____ Records for this exercise

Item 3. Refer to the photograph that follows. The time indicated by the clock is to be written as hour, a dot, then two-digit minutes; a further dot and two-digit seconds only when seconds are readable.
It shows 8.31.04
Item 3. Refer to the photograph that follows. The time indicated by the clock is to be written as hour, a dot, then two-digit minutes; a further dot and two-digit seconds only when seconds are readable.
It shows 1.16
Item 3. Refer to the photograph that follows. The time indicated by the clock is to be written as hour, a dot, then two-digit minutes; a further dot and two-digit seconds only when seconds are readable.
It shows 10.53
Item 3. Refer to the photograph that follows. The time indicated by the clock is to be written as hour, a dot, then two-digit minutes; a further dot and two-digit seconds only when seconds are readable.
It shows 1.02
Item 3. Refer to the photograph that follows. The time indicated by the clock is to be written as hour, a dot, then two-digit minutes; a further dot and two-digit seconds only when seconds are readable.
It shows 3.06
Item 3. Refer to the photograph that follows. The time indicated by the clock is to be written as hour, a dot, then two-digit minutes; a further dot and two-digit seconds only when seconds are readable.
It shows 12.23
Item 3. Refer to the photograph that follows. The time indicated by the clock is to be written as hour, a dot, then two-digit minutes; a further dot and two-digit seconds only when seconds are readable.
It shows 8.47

________

(Work instructions): Reproduce every line of the data above, character for character, with no omissions or changes.

(Response):
Item 3. Refer to the photograph that follows. The time indicated by the clock is to be written as hour, a dot, then two-digit minutes; a further dot and two-digit seconds only when seconds are readable.
It shows 8.31.04
Item 3. Refer to the photograph that follows. The time indicated by the clock is to be written as hour, a dot, then two-digit minutes; a further dot and two-digit seconds only when seconds are readable.
It shows 1.16
Item 3. Refer to the photograph that follows. The time indicated by the clock is to be written as hour, a dot, then two-digit minutes; a further dot and two-digit seconds only when seconds are readable.
It shows 10.53
Item 3. Refer to the photograph that follows. The time indicated by the clock is to be written as hour, a dot, then two-digit minutes; a further dot and two-digit seconds only when seconds are readable.
It shows 1.02
Item 3. Refer to the photograph that follows. The time indicated by the clock is to be written as hour, a dot, then two-digit minutes; a further dot and two-digit seconds only when seconds are readable.
It shows 3.06
Item 3. Refer to the photograph that follows. The time indicated by the clock is to be written as hour, a dot, then two-digit minutes; a further dot and two-digit seconds only when seconds are readable.
It shows 12.23
Item 3. Refer to the photograph that follows. The time indicated by the clock is to be written as hour, a dot, then two-digit minutes; a further dot and two-digit seconds only when seconds are readable.
It shows 8.47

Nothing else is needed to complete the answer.